What to produce: Copy out the lines of each item below, substituting "arc" for "curve" wherever it occurs and leaving everything else unchanged. Leave the pictures out of your answer.

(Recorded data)
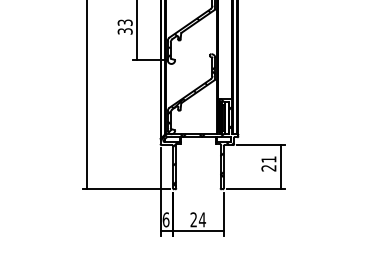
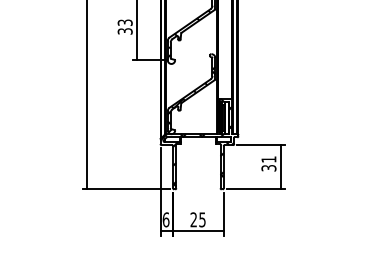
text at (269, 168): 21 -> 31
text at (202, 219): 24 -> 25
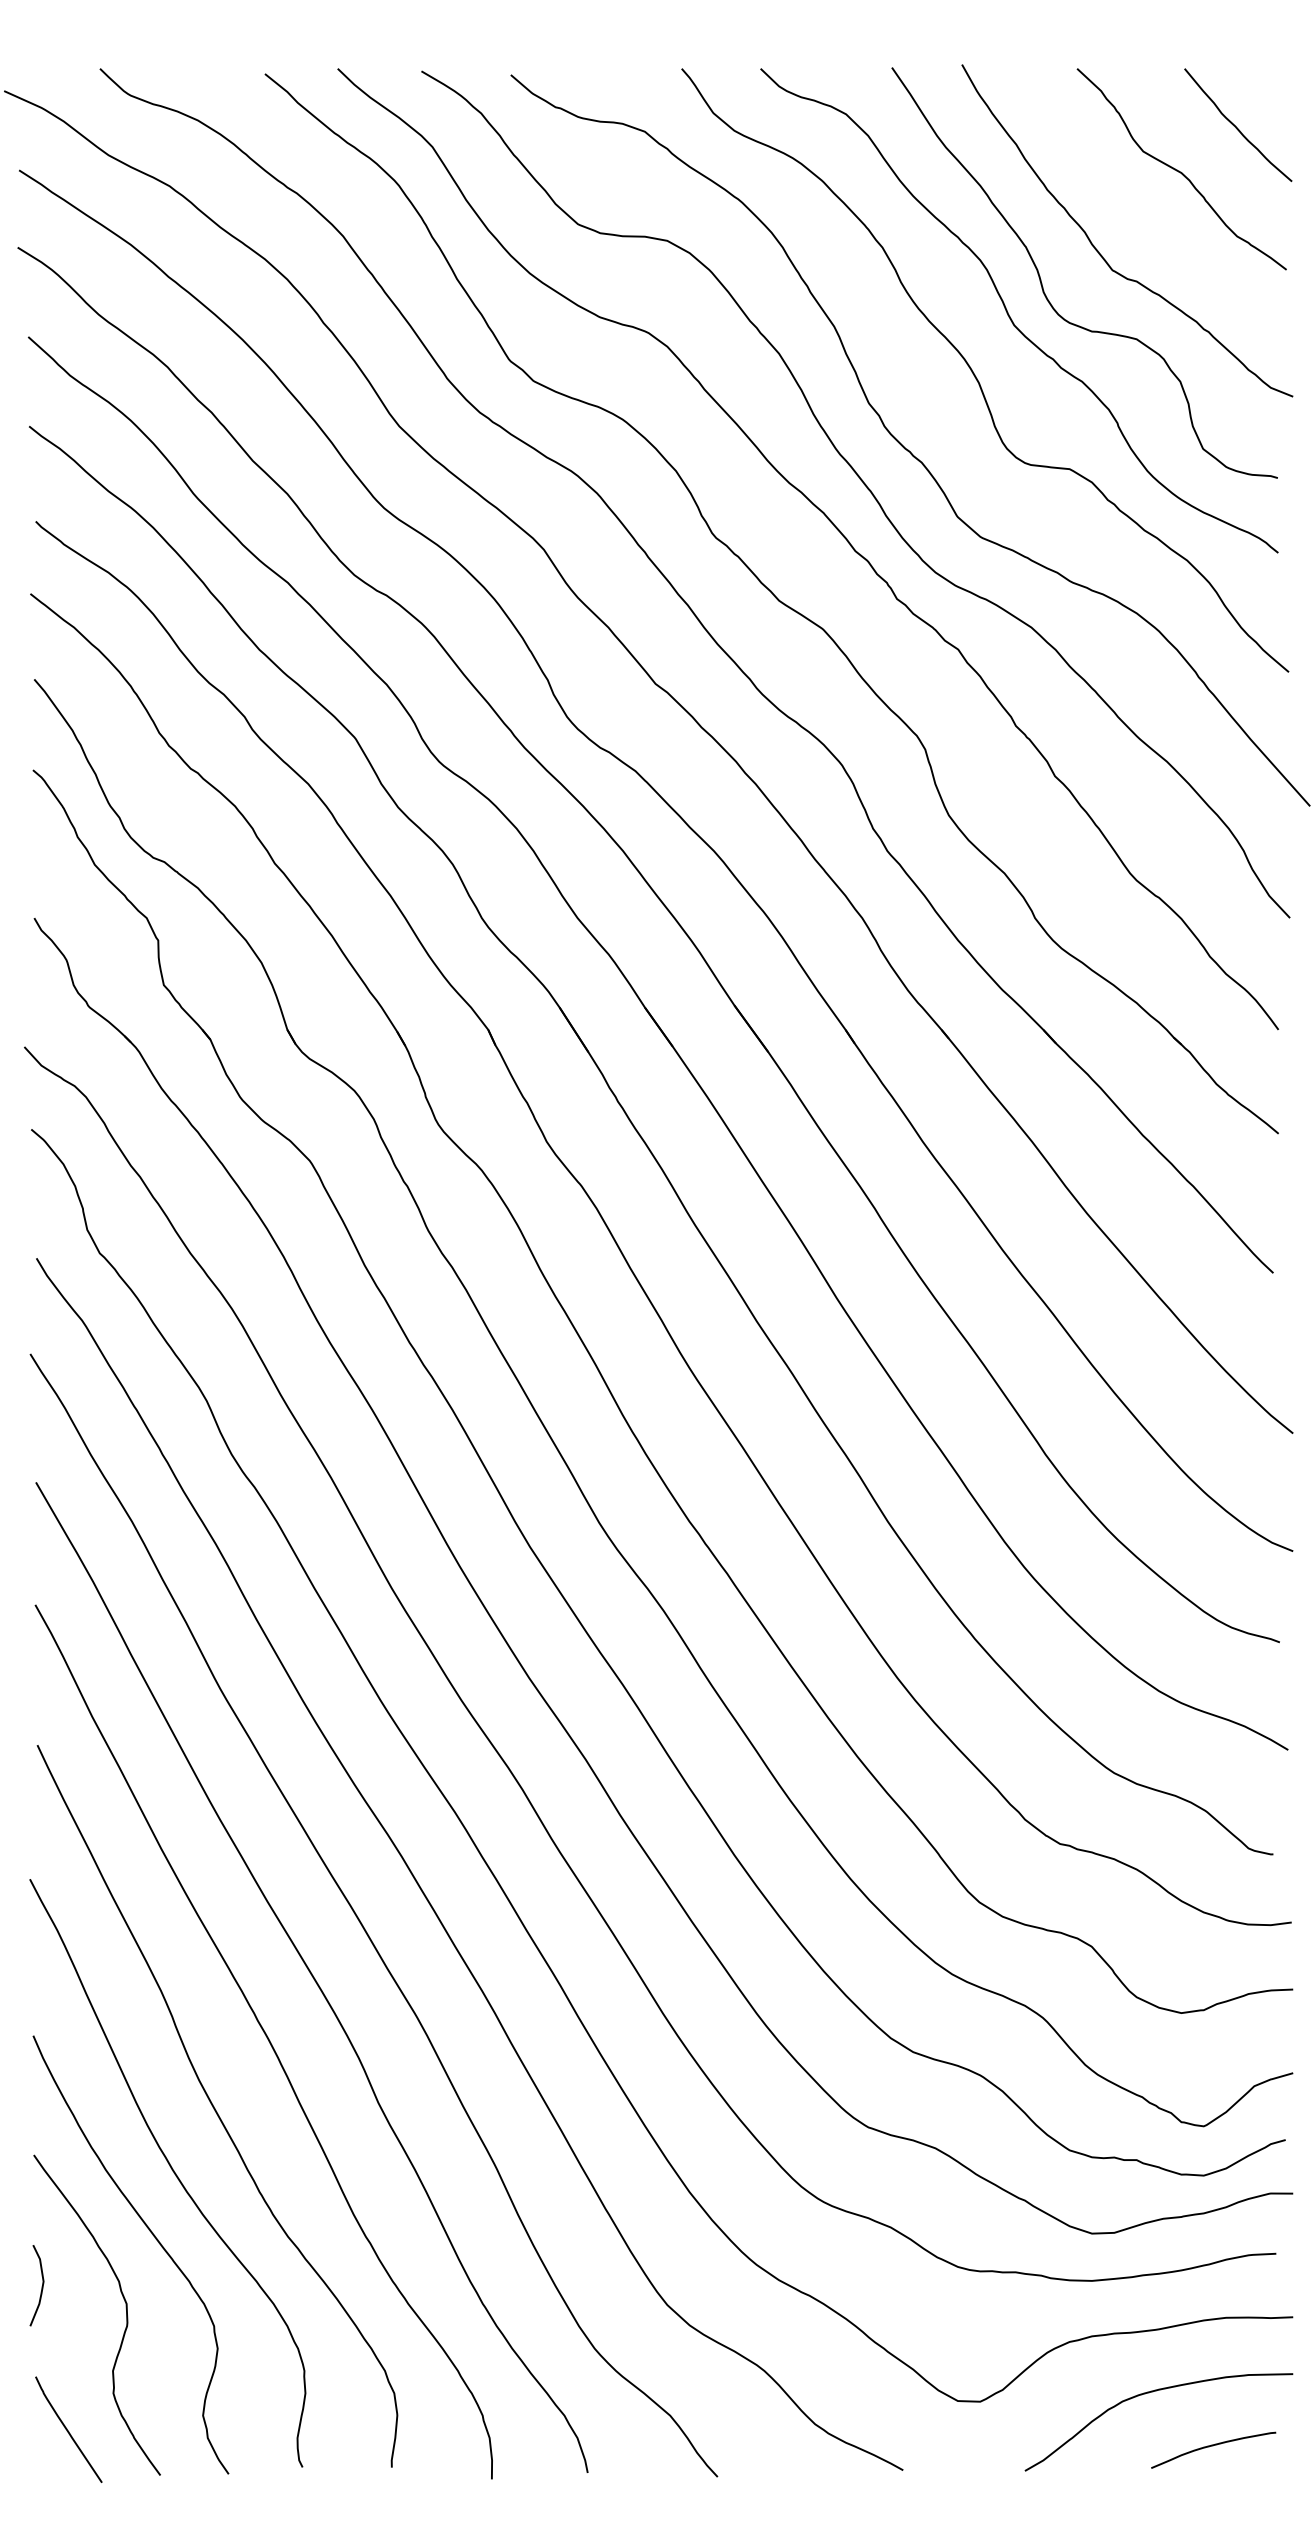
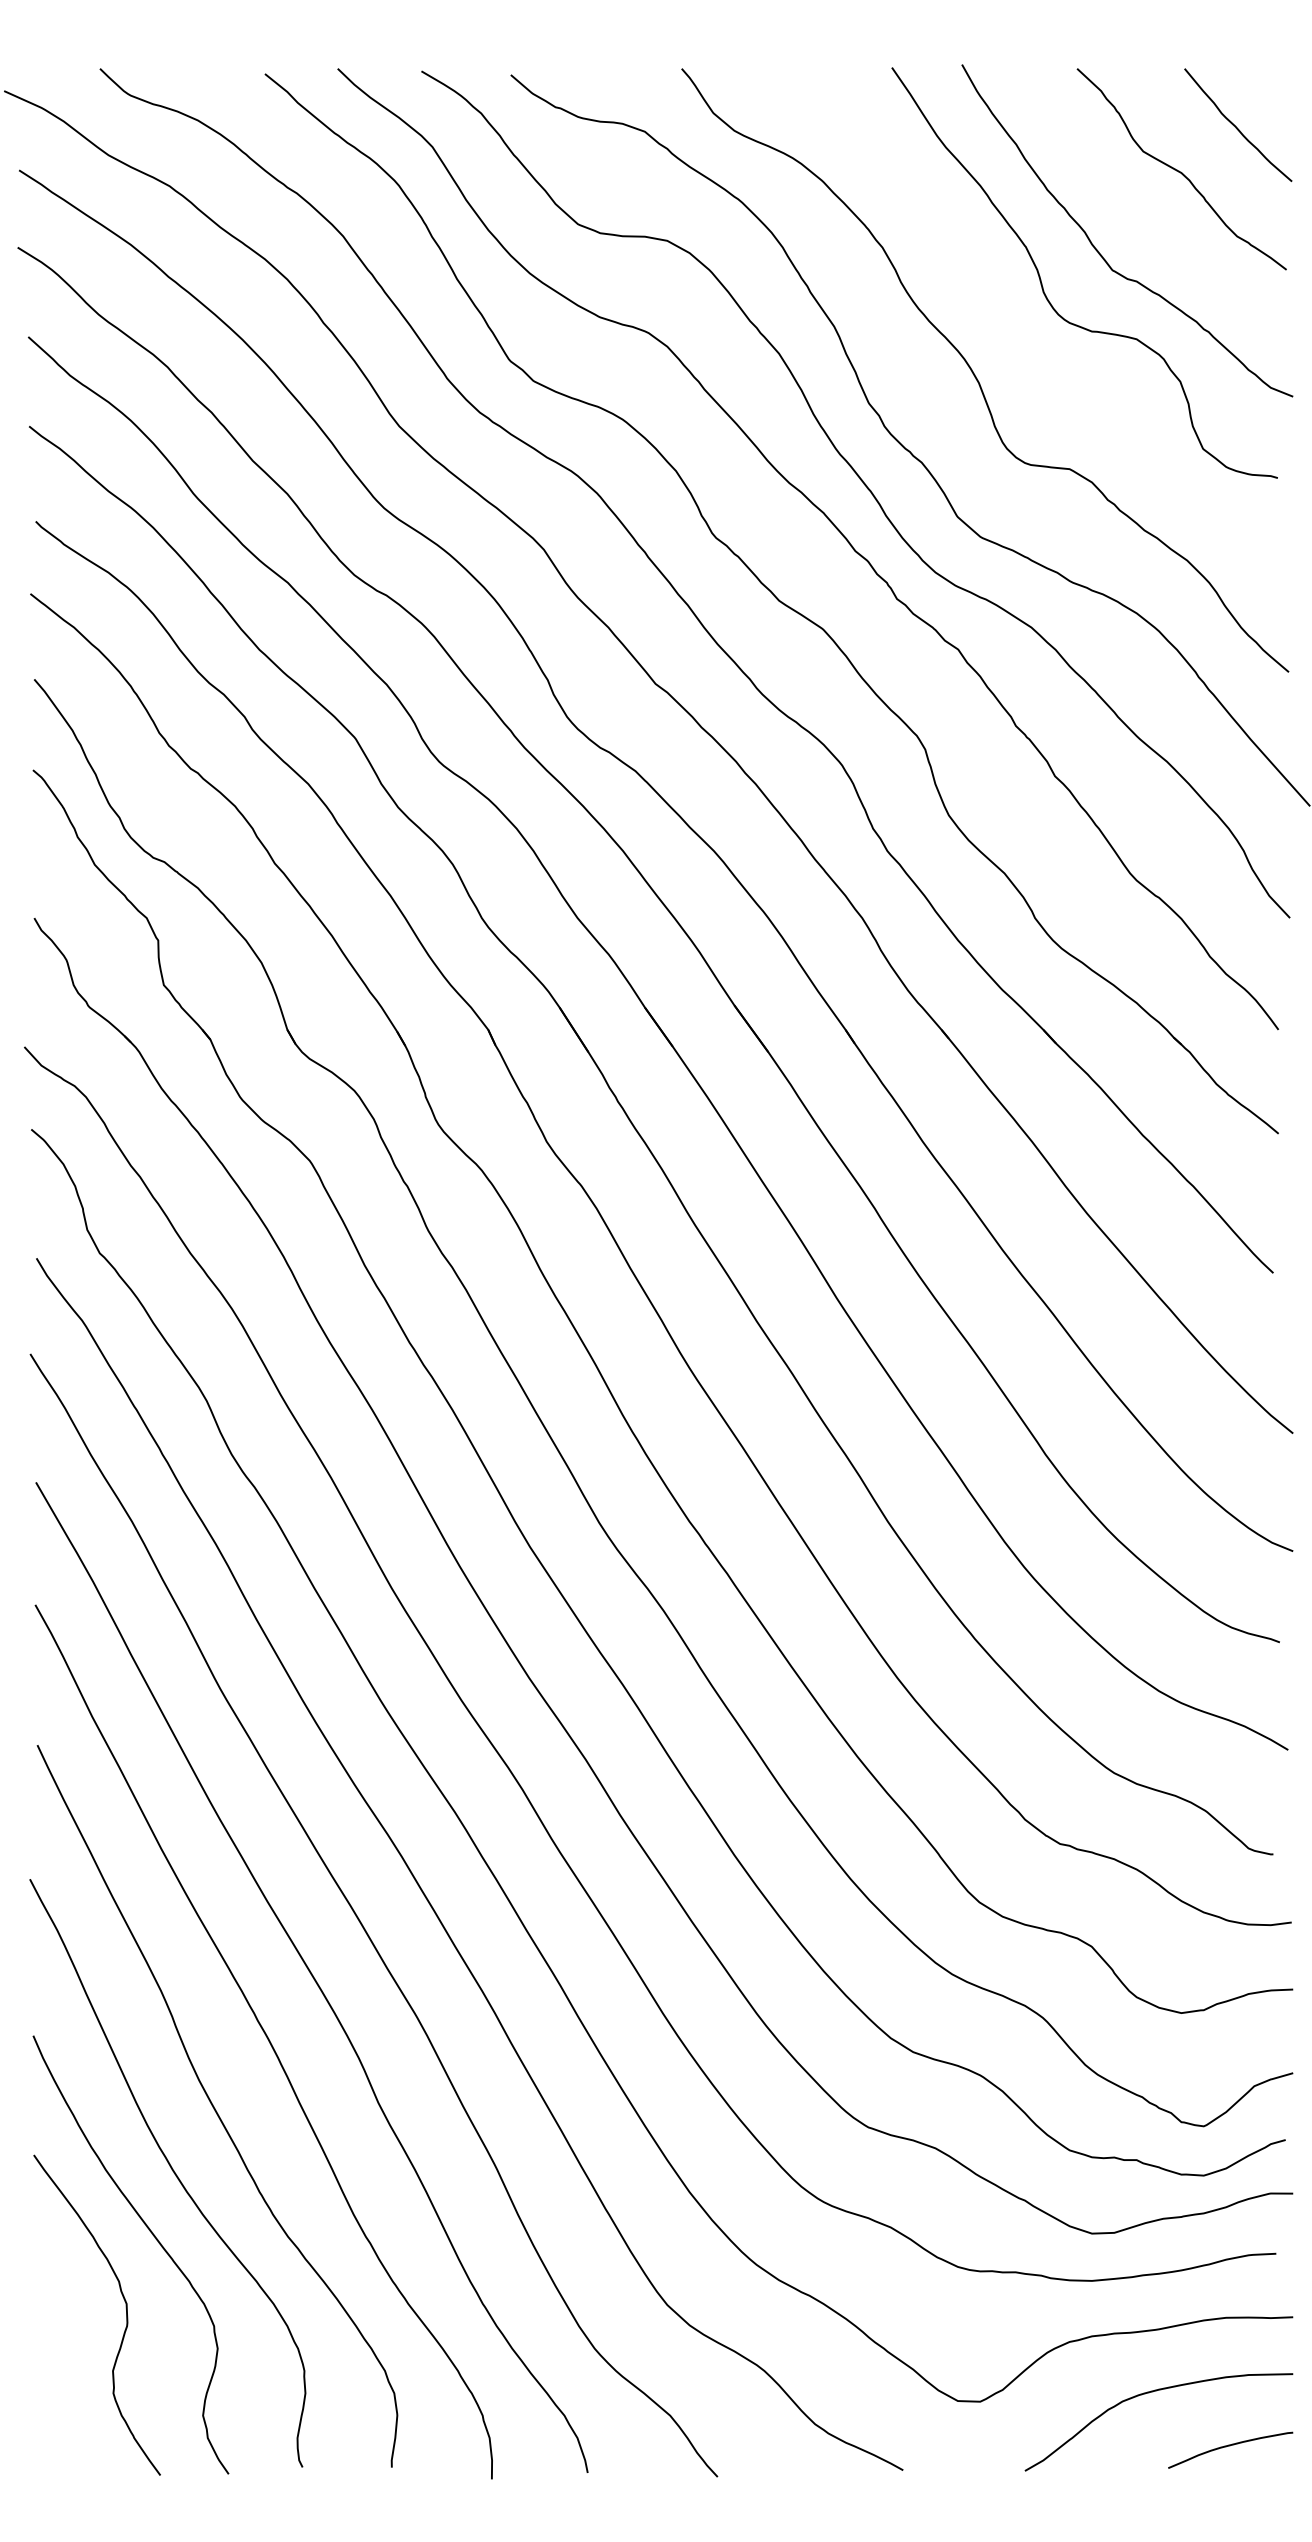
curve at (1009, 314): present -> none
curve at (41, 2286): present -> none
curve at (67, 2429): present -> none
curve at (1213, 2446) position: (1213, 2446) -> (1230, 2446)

Solution to the exercise:
text at (269, 168): 21 -> 31
text at (202, 219): 24 -> 25
arc at (1009, 314): present -> none
arc at (41, 2286): present -> none
arc at (67, 2429): present -> none
arc at (1213, 2446) position: (1213, 2446) -> (1230, 2446)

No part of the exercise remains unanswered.